Il Covid ha ucciso anche Mario Proto, fotografo che con le sue immagini ha raccontato per quasi 50 anni tutti i fatti di Roma, grandi e piccoli. Da tre settimane era ricoverato in terapia intensiva al Policlinico Gemelli.

«Ho assistito a talmente tanti fatti che nemmeno li ricordo tutti. Ho iniziato nel 1973, ho visto il terrorismo, gli anni di piombo, la Banda della Magliana, che a Roma ha fatto un bel pò di danni… mi sono divertito. Ho avuto tantissime soddisfazioni personali e ho vissuto tante pagine di storia». Così Proto,  sintetizzava a “The Wise Magazine” la sua straordinaria esperienza professionale.

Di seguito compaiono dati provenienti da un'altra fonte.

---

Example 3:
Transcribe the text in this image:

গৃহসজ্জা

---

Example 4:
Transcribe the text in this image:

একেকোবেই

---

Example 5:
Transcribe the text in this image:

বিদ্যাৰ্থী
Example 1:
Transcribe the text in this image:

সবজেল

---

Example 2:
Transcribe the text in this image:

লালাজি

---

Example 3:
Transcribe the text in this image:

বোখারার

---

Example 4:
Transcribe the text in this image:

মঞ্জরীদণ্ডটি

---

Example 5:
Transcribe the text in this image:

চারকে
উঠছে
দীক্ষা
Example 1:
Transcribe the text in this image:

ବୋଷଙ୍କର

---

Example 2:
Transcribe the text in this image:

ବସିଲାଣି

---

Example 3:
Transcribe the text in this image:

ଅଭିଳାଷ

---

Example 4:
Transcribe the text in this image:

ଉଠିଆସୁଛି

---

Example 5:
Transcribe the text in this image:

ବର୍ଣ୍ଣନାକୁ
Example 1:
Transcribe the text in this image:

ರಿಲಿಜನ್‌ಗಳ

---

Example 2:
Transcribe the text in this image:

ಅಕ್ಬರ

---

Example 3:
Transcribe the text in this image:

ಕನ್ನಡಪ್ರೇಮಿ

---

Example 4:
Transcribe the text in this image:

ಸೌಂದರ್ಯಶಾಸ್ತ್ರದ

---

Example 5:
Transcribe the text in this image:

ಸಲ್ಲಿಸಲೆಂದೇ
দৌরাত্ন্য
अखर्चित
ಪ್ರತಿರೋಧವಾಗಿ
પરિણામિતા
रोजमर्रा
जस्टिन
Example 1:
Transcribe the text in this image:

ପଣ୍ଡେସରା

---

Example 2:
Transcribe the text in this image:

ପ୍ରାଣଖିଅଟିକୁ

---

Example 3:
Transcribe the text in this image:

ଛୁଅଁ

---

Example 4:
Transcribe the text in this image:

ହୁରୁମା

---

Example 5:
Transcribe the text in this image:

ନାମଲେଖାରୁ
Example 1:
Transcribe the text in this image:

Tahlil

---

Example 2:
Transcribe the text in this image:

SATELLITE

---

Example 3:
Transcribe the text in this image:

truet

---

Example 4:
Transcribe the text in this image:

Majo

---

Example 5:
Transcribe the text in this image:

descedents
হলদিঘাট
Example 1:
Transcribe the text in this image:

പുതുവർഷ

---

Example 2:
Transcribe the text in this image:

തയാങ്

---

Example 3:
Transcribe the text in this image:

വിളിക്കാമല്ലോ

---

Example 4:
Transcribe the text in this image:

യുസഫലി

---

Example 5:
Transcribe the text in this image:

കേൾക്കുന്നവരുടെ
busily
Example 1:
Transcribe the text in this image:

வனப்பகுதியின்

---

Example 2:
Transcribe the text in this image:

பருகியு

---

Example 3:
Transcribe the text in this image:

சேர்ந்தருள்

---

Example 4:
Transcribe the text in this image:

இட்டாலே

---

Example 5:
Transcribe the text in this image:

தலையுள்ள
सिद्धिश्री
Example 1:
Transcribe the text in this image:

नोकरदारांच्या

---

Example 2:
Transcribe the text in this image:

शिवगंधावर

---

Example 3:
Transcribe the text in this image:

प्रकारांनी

Sul campo dal 1973, ha visto e documentato – tra i primi – la strage della scorta di Aldo Moro in via Fani, la vicenda di Alfredino Rampi, il bimbo caduto nel giugno del 1981 in un pozzo nelle campagne di Vermicino, la cattura di Renato Vallanzasca, l’arresto dell’attentatore del Papa, Ali Agca, che per primo riuscì a fotografare lungo un corridoio della questura di via di San Vitale. Per anni in servizio per il Corriere della Sera, è stato un punto di riferimento per almeno due generazioni di cronisti e giovani fotografi. La battuta sempre pronta, un sorriso gentile per tutti. Mario Proto ha seguito anche i grandi gialli degli anni ’90, dal delitto di via Poma a quello dell’Olgiata fino all’omicidio di Marta Russo, la studentessa assassinata all’universita’ La Sapienza. Recentemente aveva seguito anche le indagini sul delitto di Mario Cerciello Rega, il vicebrigadiere dei carabinieri colpito a morte vicino a piazza Cavour nell’estate del 2019. Tra le ultime immagini che aveva pubblicato anche quelle di Roma deserta, impaurita e sconvolta dal Covid.

Proto fu tra i primi ad arrivare in via Fani il 16 marzo del 1978, sulla scena dell’agguato a Moro. Sua la foto, passata alla storia, che ritrae l’appuntato Domenico Ricci e il maresciallo Oreste Leonardi, di scorta a Moro, accasciati l’uno sull’altro e già morti. Un’istantanea che fece il giro del mondo, raccontando il sacrificio degli uomini che tentarono di impedire il rapimento del Presidente della Dc. “Conoscevo bene -ha raccontato Proto- i ragazzi della scorta di Moro. Avevo seguito il Presidente talmente tante volte, che si può dire fossimo diventati amici. Ci incontravamo mentre aspettavo la fine delle riunioni politiche o dei vari incontri nelle segreterie, era inevitabile scambiare quattro chiacchiere”.